L’influence de la démographie sur les successions d’entreprises

mercredi, 11.04.2018

Walid Azar Atallah*

Walid Azar Atallah, Portfolio Manager.

L’âge moyen des propriétaires de PME japonaises a passé de 47 ans en 1995 à 66 aujourd’hui. Leur trouver un successeur (familial) est devenu de plus en plus compliqué. Il existe une opportunité énorme pour les sociétés de conseil en fusions-acquisitions «entremetteuses».

Ces dix dernières années, les petites et moyennes entreprises (PME) japonaises ont beaucoup changé, le vieillissement de la population ayant lourdement pesé sur l’économie du pays. Avec des taux de fécondité (1,4) demeurant très bas, la situation démographique du pays ne devrait pas changer de sitôt et le processus de transformation semble donc loin d’être terminé. 

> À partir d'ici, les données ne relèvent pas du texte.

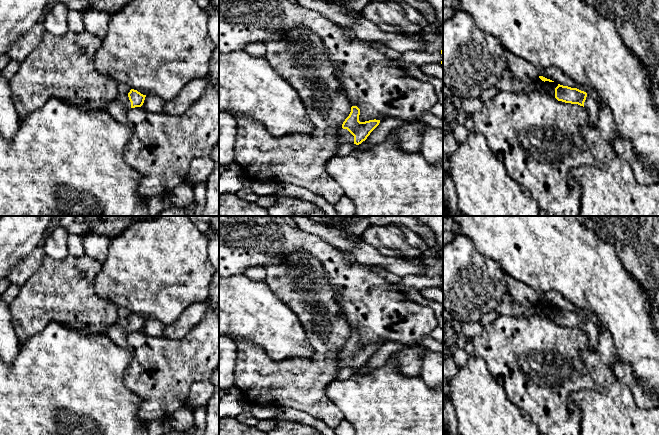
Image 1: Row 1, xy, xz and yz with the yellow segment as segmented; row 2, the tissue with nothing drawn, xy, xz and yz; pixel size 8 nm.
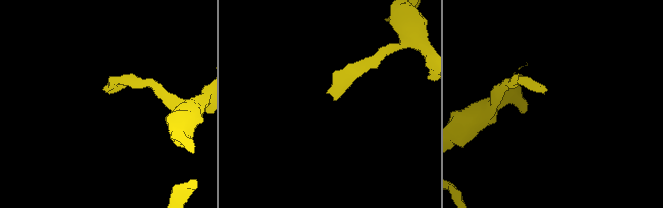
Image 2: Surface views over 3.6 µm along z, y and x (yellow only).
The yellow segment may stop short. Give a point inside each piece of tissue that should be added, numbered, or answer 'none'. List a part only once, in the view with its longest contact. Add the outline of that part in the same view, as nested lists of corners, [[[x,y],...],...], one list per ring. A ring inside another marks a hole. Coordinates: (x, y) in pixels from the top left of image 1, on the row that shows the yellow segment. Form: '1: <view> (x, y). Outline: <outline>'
1: xz (344, 136). Outline: [[[341,125],[338,129],[338,144],[343,143],[354,144],[354,136],[347,129],[343,129]]]

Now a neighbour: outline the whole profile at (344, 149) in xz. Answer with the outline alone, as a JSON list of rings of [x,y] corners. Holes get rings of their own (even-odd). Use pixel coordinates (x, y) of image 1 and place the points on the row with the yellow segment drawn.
[[[343,143],[343,144],[339,145],[336,155],[346,156],[346,155],[350,154],[351,152],[353,152],[355,150],[356,146],[357,146],[356,144]]]

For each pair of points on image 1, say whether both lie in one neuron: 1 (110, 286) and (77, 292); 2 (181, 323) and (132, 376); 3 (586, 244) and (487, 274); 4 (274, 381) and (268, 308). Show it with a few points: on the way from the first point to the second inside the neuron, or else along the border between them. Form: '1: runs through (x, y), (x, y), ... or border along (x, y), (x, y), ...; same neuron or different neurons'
1: border along (100, 266), (94, 281), (94, 292), (113, 303); different neurons
2: border along (190, 331), (181, 338), (168, 339), (162, 336); different neurons
3: border along (496, 263), (504, 273); different neurons
4: border along (254, 344), (259, 346), (273, 360), (295, 358); different neurons

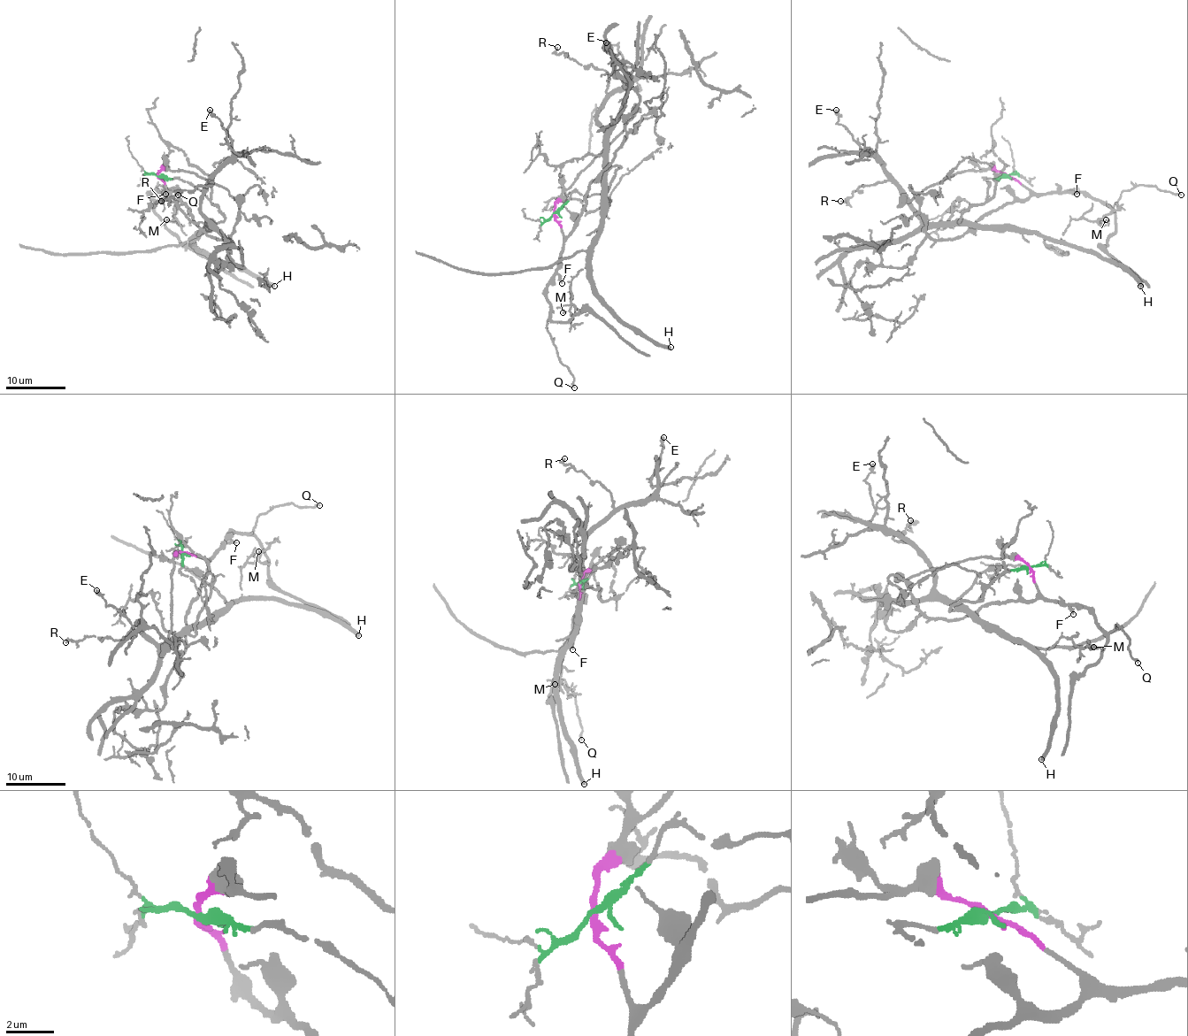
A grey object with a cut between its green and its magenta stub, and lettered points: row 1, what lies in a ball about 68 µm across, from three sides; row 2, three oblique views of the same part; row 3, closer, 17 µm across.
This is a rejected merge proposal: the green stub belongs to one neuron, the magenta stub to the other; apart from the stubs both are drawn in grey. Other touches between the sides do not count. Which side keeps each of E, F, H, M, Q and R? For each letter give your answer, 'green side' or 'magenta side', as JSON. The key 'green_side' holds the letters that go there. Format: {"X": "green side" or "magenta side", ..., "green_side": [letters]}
{"E": "green side", "F": "magenta side", "H": "green side", "M": "green side", "Q": "magenta side", "R": "green side", "green_side": ["E", "H", "M", "R"]}

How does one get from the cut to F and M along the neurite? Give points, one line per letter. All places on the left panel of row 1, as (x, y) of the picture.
F: (158, 176), (164, 181), (167, 194), (161, 192), (165, 194)
M: (158, 176), (189, 181), (224, 218), (193, 240), (188, 238), (174, 218), (174, 220), (167, 222), (165, 218)

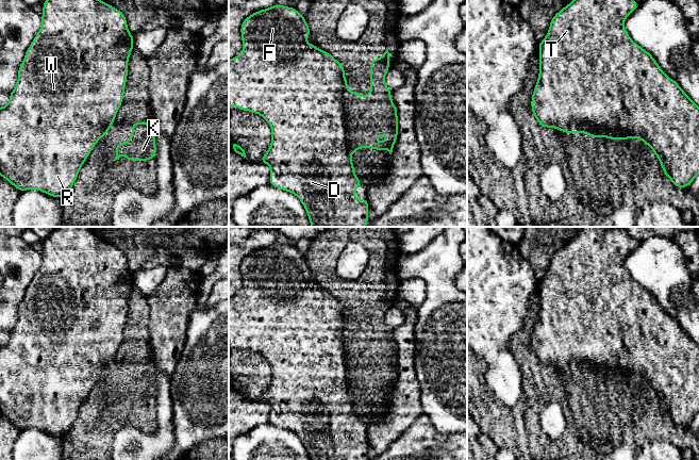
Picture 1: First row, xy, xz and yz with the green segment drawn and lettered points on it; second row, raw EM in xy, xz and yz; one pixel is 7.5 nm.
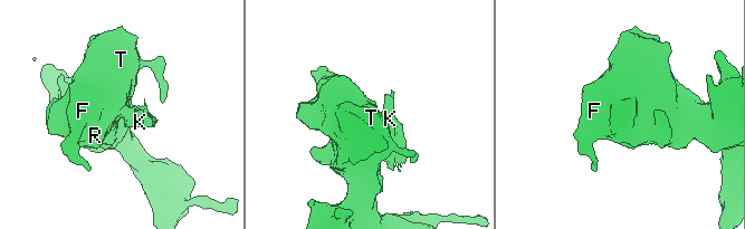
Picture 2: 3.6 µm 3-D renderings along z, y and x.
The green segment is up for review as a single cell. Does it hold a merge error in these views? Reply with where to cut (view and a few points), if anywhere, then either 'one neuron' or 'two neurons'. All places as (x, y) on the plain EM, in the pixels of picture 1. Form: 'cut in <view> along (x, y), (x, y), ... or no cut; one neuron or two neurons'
no cut; one neuron

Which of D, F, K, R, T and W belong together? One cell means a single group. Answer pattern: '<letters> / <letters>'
D F K R T W

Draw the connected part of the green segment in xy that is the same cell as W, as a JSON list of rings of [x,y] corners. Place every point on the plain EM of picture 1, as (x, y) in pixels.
[[[57,227],[43,243],[41,264],[18,307],[18,318],[10,331],[9,342],[0,346],[0,414],[6,417],[19,430],[37,428],[54,437],[63,437],[74,423],[82,404],[98,379],[110,369],[116,352],[121,345],[129,311],[128,299],[134,286],[134,276],[128,269],[123,251],[99,239],[91,227]]]

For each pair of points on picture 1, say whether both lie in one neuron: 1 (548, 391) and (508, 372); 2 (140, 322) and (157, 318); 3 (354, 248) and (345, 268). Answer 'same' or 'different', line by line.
1: different
2: different
3: same

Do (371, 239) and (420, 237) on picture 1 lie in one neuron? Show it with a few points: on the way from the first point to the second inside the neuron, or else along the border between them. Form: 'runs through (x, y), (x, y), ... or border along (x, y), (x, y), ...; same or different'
border along (397, 237), (397, 244), (401, 252); different

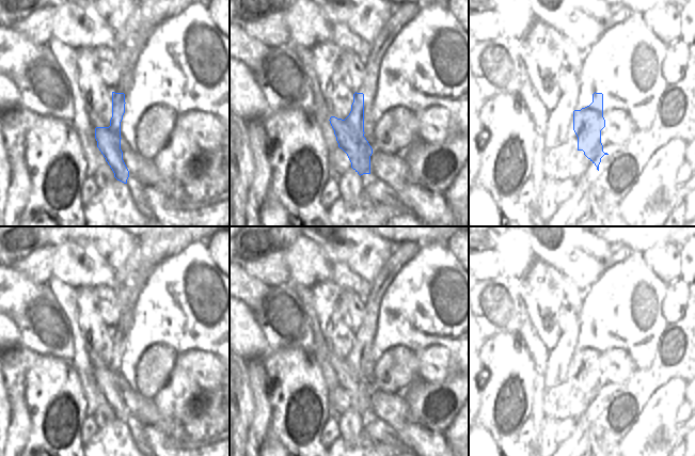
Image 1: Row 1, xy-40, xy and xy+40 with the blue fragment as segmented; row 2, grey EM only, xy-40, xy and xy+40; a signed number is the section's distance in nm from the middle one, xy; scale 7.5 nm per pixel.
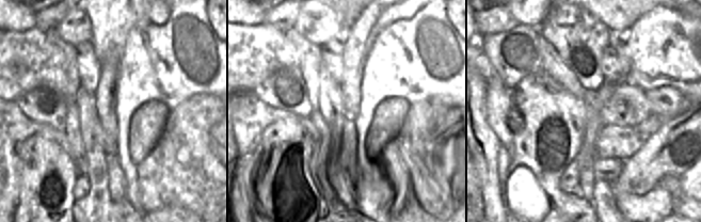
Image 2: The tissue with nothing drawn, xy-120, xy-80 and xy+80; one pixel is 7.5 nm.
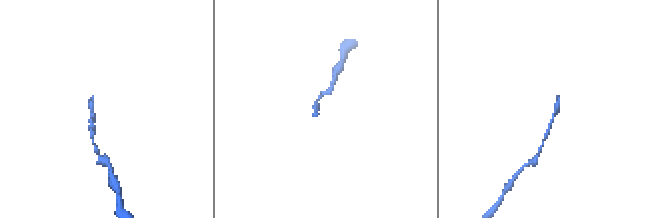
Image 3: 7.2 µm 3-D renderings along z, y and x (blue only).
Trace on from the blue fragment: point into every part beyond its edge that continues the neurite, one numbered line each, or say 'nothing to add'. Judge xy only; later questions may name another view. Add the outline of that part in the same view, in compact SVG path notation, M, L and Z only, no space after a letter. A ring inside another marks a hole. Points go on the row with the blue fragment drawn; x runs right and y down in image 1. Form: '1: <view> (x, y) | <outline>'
nothing to add

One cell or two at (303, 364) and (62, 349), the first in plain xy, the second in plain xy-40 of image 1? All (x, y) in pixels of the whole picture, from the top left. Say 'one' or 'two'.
two

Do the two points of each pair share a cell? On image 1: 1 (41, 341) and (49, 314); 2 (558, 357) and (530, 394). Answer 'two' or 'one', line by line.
1: one
2: one

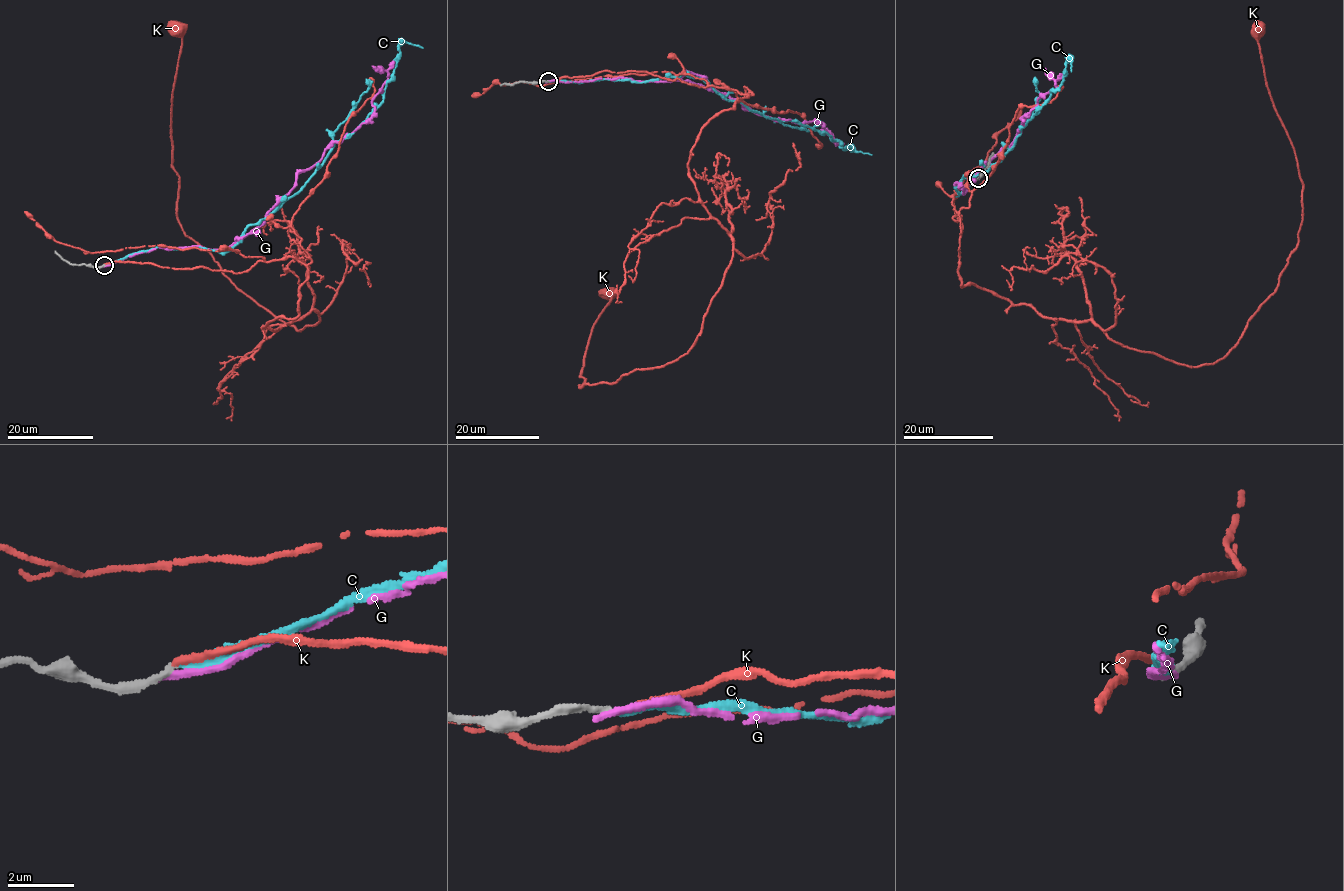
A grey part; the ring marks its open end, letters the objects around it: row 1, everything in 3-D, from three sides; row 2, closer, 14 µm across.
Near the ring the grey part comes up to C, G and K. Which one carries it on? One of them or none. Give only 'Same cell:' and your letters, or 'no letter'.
Same cell: K

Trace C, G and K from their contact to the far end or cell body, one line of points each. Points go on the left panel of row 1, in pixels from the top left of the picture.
C: (104, 265), (158, 247), (227, 252), (250, 225), (294, 196), (334, 144), (383, 100), (400, 45), (423, 48)
G: (102, 266), (158, 247), (227, 249), (247, 235), (300, 173), (371, 116), (372, 100), (388, 77), (372, 66)
K: (103, 265), (293, 257), (298, 315), (262, 330), (320, 319), (278, 320), (178, 220), (177, 30)

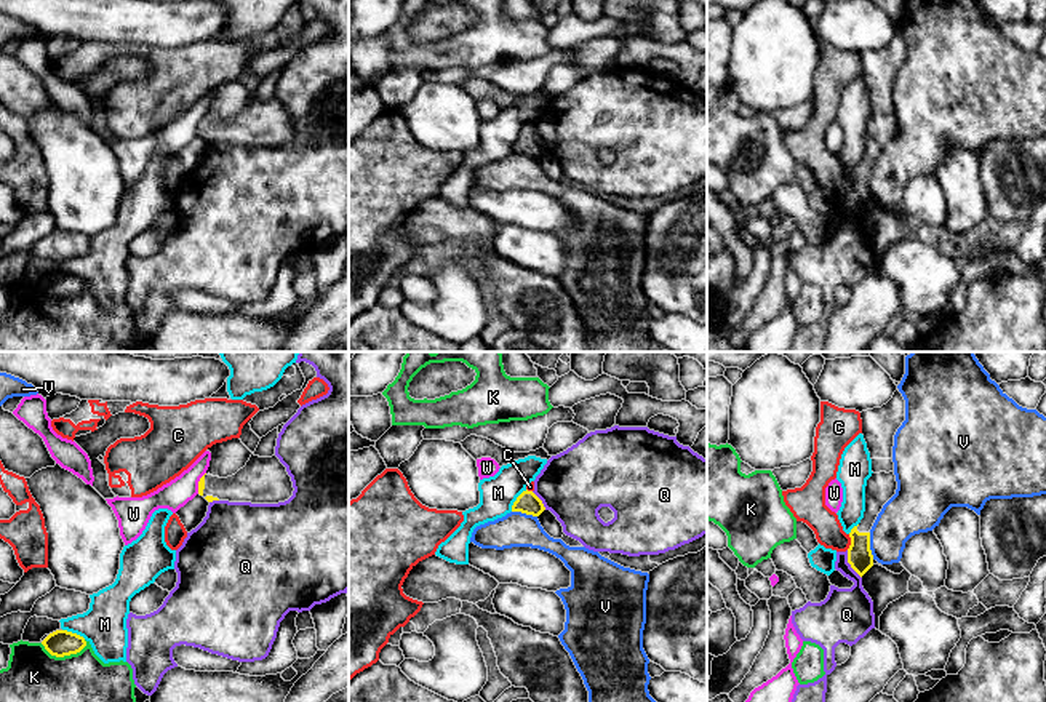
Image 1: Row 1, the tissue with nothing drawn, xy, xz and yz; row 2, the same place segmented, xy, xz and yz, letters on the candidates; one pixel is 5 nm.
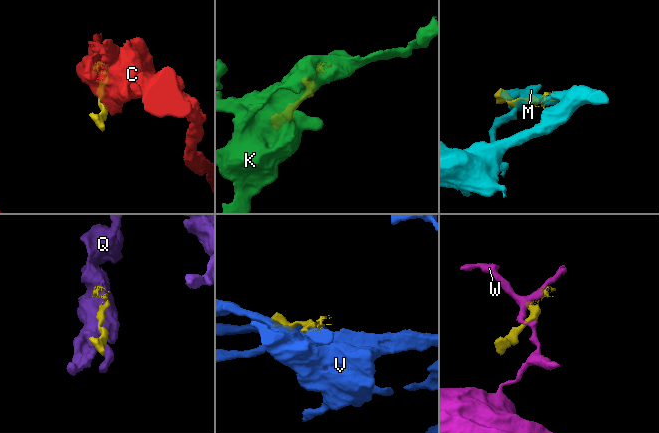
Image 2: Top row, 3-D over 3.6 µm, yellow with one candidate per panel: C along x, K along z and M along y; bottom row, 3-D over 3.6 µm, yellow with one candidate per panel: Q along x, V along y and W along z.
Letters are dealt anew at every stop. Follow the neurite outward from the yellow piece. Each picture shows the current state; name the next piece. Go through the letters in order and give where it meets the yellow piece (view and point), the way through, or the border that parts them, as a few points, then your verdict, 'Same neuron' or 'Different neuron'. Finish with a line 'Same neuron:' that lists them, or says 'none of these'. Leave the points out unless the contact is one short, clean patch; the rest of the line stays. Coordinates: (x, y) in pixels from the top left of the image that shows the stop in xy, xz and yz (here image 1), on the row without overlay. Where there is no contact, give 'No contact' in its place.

En effet, étant donné que les PME représentent aujourd’hui près de 99% de l’ensemble des entreprises japonaises et que l’âge moyen des propriétaires a passé de 47 ans en 1995 à environ 66 en 2015 (avec une retraite allant même au-delà de 70 ans), les problèmes de succession sont plus cruciaux que jamais. Et trouver un successeur approprié est loin d’être facile...

Les raisons en sont multiples: faible démographie avec un taux de fécondité bien en dessous des niveaux de remplacement (i.e. choix restreint de candidats); obstacles culturels (il est traditionnellement difficile pour une fille de remplacer son père); et manque général d’intérêt des membres de la famille pour reprendre les affaires. 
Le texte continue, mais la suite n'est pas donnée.